# Berghoff -- anyone heard of this brand?



## Anonymous (May 15, 2003)

Recently I received a set of Berghoff cookware.  The set looks really nice, but I've never heard of it before?  Has anyone heard of this brand?  If so, what have you heard.  

Here's the stats on the set that I received:

High quality 18/10 AISI 304-2B surgical stainless steel. Inside and outside mirror polish finish. Black phenolic handle thermo knob (Pat.No. DM/054675 150332AB). Stainless steel cut edge cover. Body straight shape with cut edge, and with 5 layer sandwich bottom (Pat.No. PCI/8301/00194). 18/0 Protector good for induction stoves.

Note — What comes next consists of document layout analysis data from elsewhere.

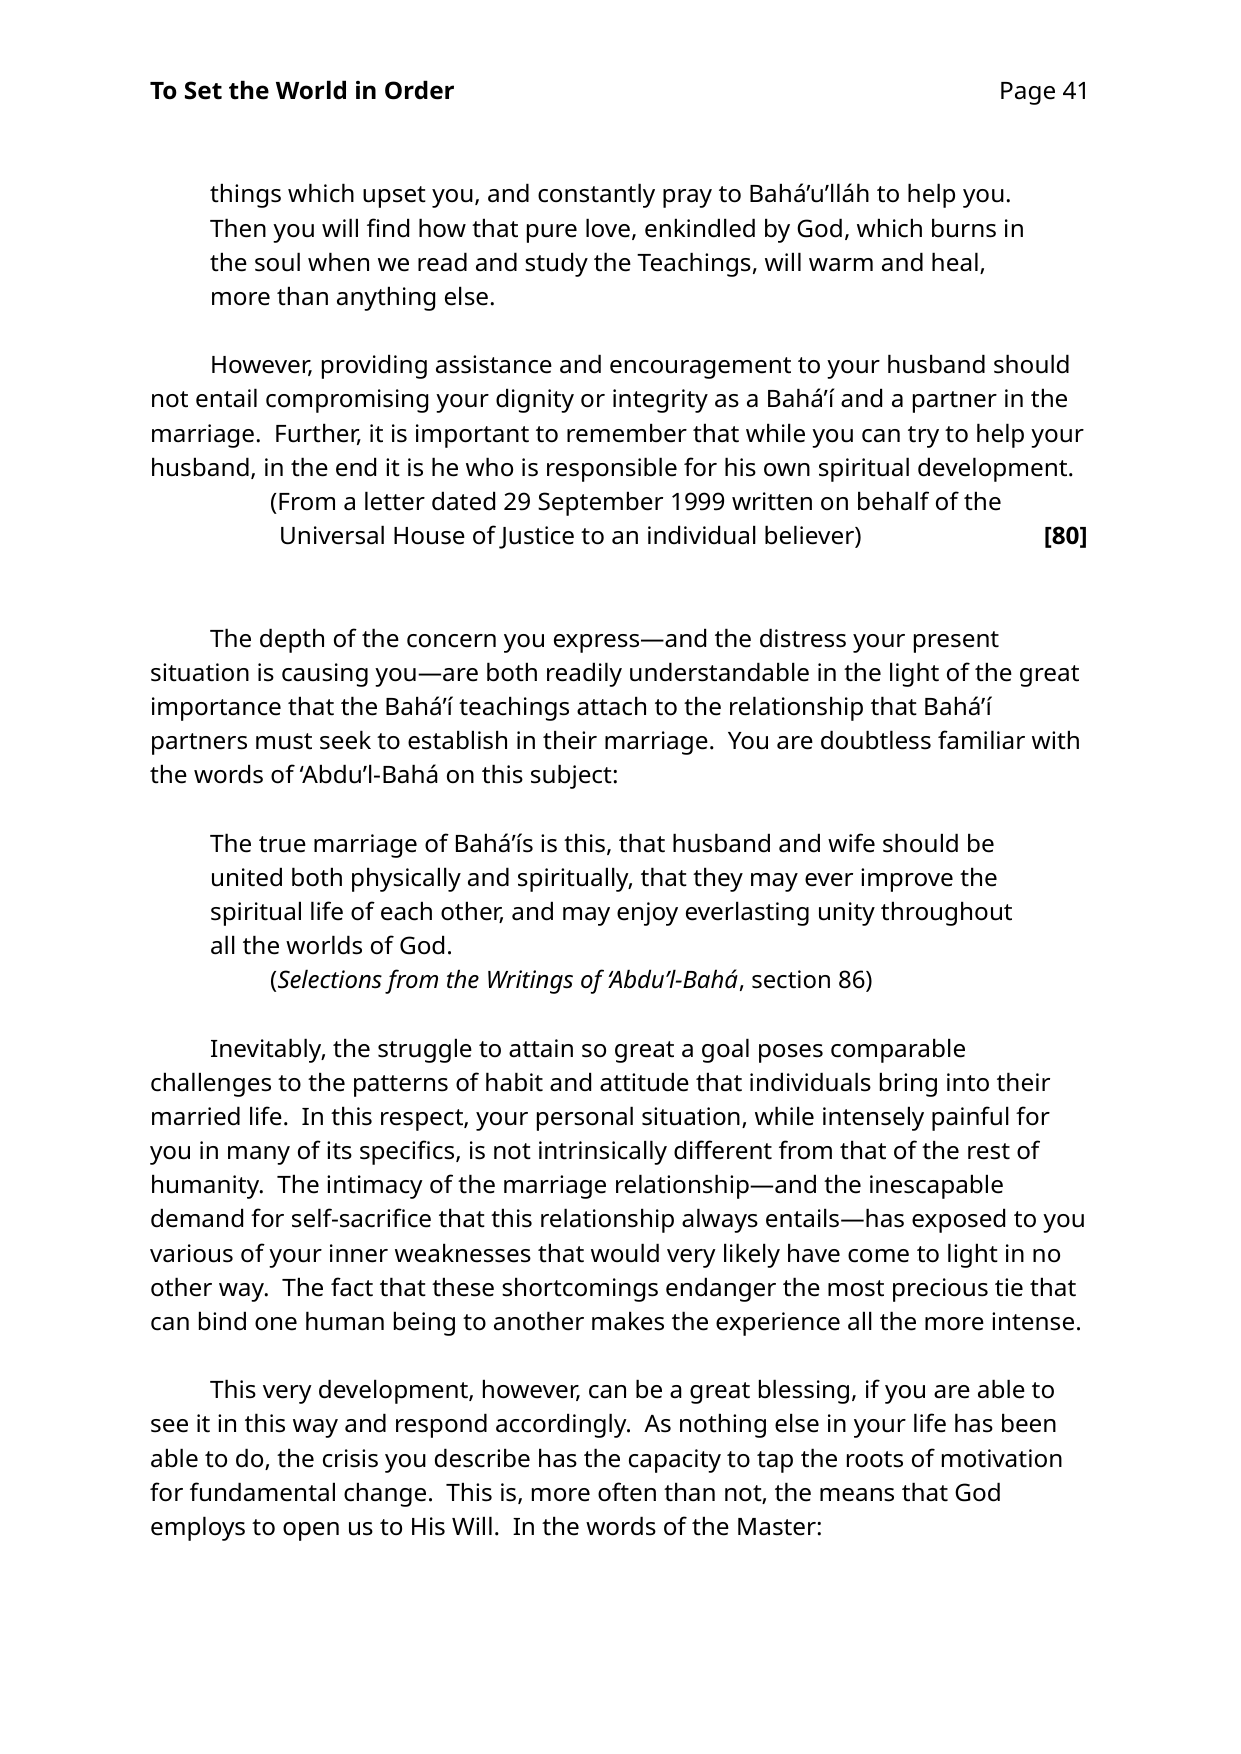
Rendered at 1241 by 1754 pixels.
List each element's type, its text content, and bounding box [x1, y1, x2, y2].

text Inevitably, the struggle to attain so great a goal poses comparable challenges to the patterns of habit and attitude that individuals bring into their married life. In this respect, your personal situation, while intensely painful for you in many of its specifics, is not intrinsically different from that of the rest of humanity. The intimacy of the marriage relationship—and the inescapable demand for self-sacrifice that this relationship always entails—has exposed to you various of your inner weaknesses that would very likely have come to light in no other way. The fact that these shortcomings endanger the most precious tie that can bind one human being to another makes the experience all the more intense. [150, 1031, 1090, 1337]
text (Selections from the Writings of ‘Abdu’l-Bahá, section 86) [270, 963, 1068, 996]
text The depth of the concern you express—and the distress your present situation is causing you—are both readily understandable in the light of the great importance that the Bahá’í teachings attach to the relationship that Bahá’í partners must seek to establish in their marriage. You are doubtless familiar with the words of ‘Abdu’l-Bahá on this subject: [150, 621, 1090, 791]
text However, providing assistance and encouragement to your husband should not entail compromising your dignity or integrity as a Bahá’í and a partner in the marriage. Further, it is important to remember that while you can try to help your husband, in the end it is he who is responsible for his own spiritual development. [150, 348, 1090, 483]
text (From a letter dated 29 September 1999 written on behalf of the Universal House of Justice to an individual believer) [80] [270, 485, 1068, 551]
text This very development, however, can be a great blessing, if you are able to see it in this way and respond accordingly. As nothing else in your life has been able to do, the crisis you describe has the capacity to tap the roots of motivation for fundamental change. This is, more often than not, the means that God employs to open us to His Will. In the words of the Master: [150, 1373, 1090, 1542]
text The true marriage of Bahá’ís is this, that husband and wife should be united both physically and spiritually, that they may ever improve the spiritual life of each other, and may enjoy everlasting unity throughout all the worlds of God. [210, 826, 1030, 961]
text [210, 177, 1030, 312]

Warranty card, Leaflet, and Instruction booklet. Royale Elegance - Item No.1117072
Berghoff-usa.com

THANKS!
Krissy


----------



## Anonymous (Jun 26, 2003)

*Berghoff*

I purchased a small set of Berghoff from e-bay because I was looking for a set of waterless cookware.  I like it, but did not get any instructions and have had to teach myself how to cook with it.  I think I would have been happier with a company with some online recipes, etc.  I believe Berghoff has a website, but the last time I checked, it was not very helpful for cooking tips and recipes.  I think if I had it to do over, I would have purchased a better known brand of waterless, like Saladmaster, etc.  In my city, they have cooking classes, etc.


----------